Here are three ways to get up easier in the morning.
- Move your alarm across the room. Make it so you have to get out of bed to turn it off. This changes the decision from “am I going to get out of bed” to “am I going to go get back into bed.”
- Go to bed earlier. The less sleep you’ve had the harder it is to get up. Sleeping more will make getting up easier.
- Practice reacting to your alarm sound. In the middle of the day when you aren’t sleepy, set a 10-minute timer with the same alarm sound as your morning alarm. When it goes off, get out of bed, stretch, walk over, and turn it off. Repeat this 3-10 times. This will create a habitual response to the sound that will become automatic in the morning.
Getting up in the morning is just one way to apply this week’s distinction.
I remember this time as a teenager when I heard there was this pretty girl at camp who liked me. I remember vividly walking up to a balcony at the camp and looking down where she was standing below and saying to myself, “I don’t know what to say. Does she really like me? I bet someone is just trying to embarrass me.”

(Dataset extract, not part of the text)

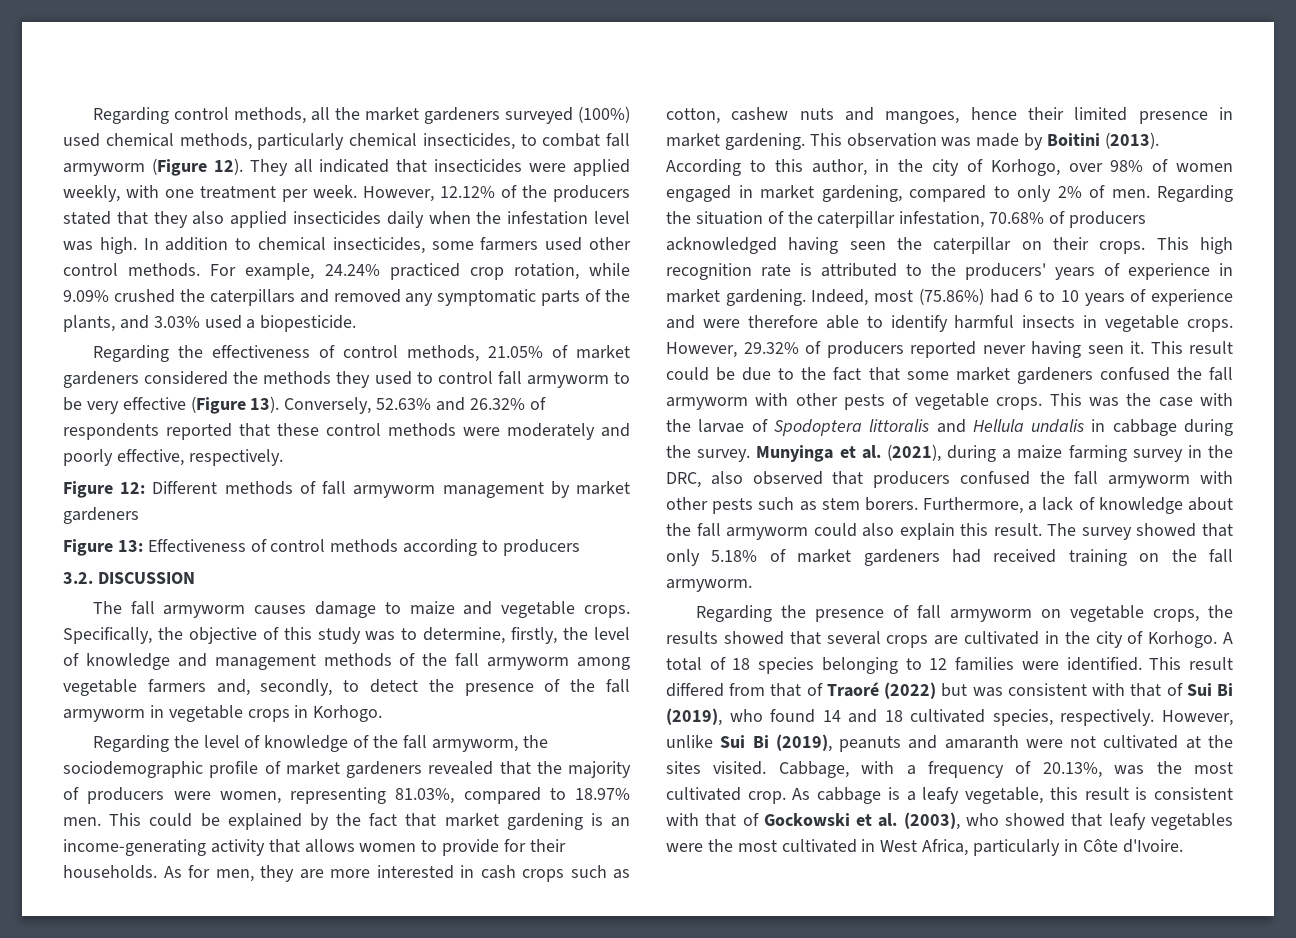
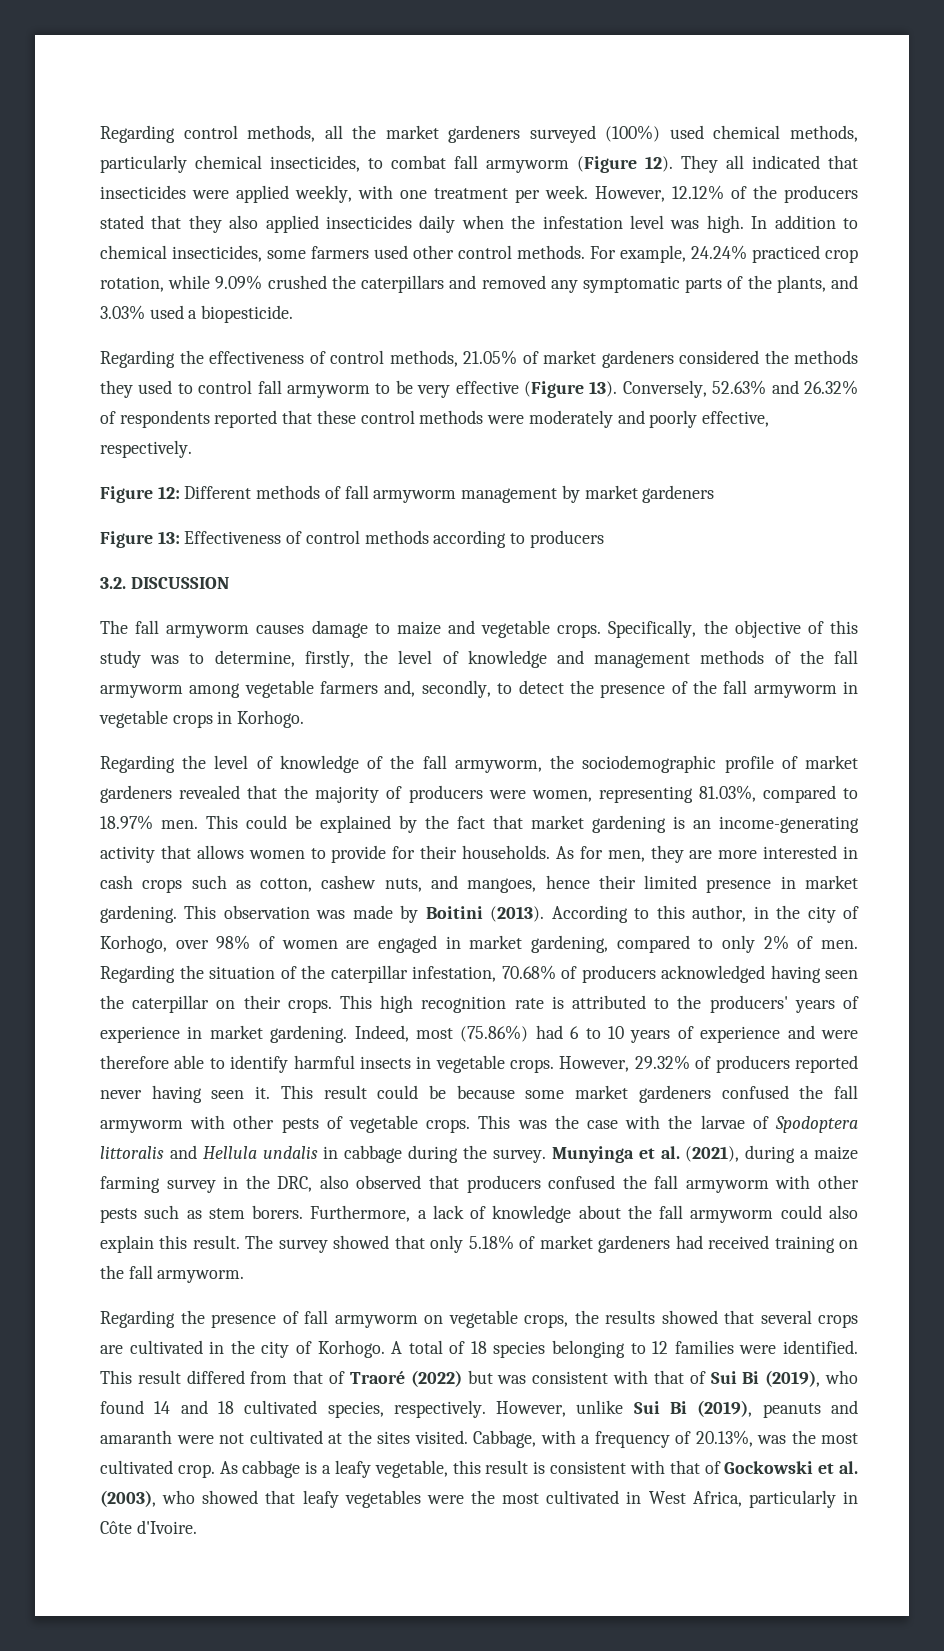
[799,108,834,120] nuts -> [384,878,422,892] nuts,
(1233, 167) none -> [346,940,370,949] are
[742,367,900,381] due to the fact that -> [456,1085,515,1099] because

I’d walk up to the balcony, look down – where the girl was smiling up at me – and then walking away so she couldn’t see me. Finally, I just ran off and hid for the rest of the camp.
Fast forward decades later and I’m out with a group of guys for a friends bachelor party. We make our first stop at this little dive bar in Houston.
As soon as we walk through the door, my friends head to the bar for a drink. I scan the room for the cutest girls in the place.
Then walk up to them and say, “Hey I just have a minute before I have to get back to my friends, but we’re having a bit of an argument and I wanted to get a female opinion, Who lies more men or women?”
By the time my friends turn from the bar a beautiful blonde and her brunette friend are arguing over who is going to get to wear my hat. With me pressed between them.
Something had changed. I’d gone from an ordinary introvert to a man with the ability to hook in a group of people in just a few minutes.
How had this happened? What does it have to do with getting out of bed in the morning? And how can you use the same thing to change your life for the better?
What had happened was I learned a strategy for starting a conversation with strangers. Matter of fact I’d learned a number of them.
Truth is I knew some strategies for starting conversations, they just weren’t very good ones and when they floundered, I was lost.
In college, it was pretty normal to ask a question like, “Hey what’s your major? Where are you from? What’s your classification?”
What we used to call the big three. But that sure didn’t translate into a Houston dive bar.
Have any of you had the experience of opening your eyes, looking at the clock and realizing you were already late for work? Did you have any trouble getting out of bed in the next few seconds?
That’s one strategy for getting out of bed, but not a very good one for a number of reasons.
Strategies are processes that lead to an outcome. A powerful, next-level personal skill is to be able to recognize and use new strategies.
In the next episode of DFL, I’m going to talk about how to find and use strategies. Right now, I want to point out a distinction about them.
Most strategies can be broken into either Internal or External.
External strategies are things you put in place that are outside of you. For instance, putting your alarm in another room is an external strategy. It forces you to act in a different way.
Another example of an external strategy is removing all the junk food from your house when you start a diet. You don’t have to resist the food when you want to eat because it isn’t even there.
An internal strategy is all in you head. It is a way you think about something. If can be the mental process, or steps, you go through. Or it could be a change in belief that changes how you act or do things. Or how you feel about them.
A mental habit is an internal strategy. Training your mind and body to react differently to your alarm sound is an internal strategy.
One kind of strategy isn’t better than the other. As a matter of fact you might want to use multiple strategies accomplish your outcome.
For most of my life I have hated getting up early. If I’d had my druthers I’d sleep till 10 am.
When I had to get up at 5am or earlier to start a paramedic shift at 6am, I used all kinds of external strategies to make that happen. Set out all my clothes and gear the night before. Alarm in another room. Cold showers.
But I also used the mental strategy of wanting to become a paramedic more than I wanted to stay in bed. Of thinking about the people who were depending on me to be at the station.
The fear of having to do a podcast episode about being late for a shift. All of those worked to get me out of bed when I needed to.
Question of the Day: What strategies work for you to get out of bed early?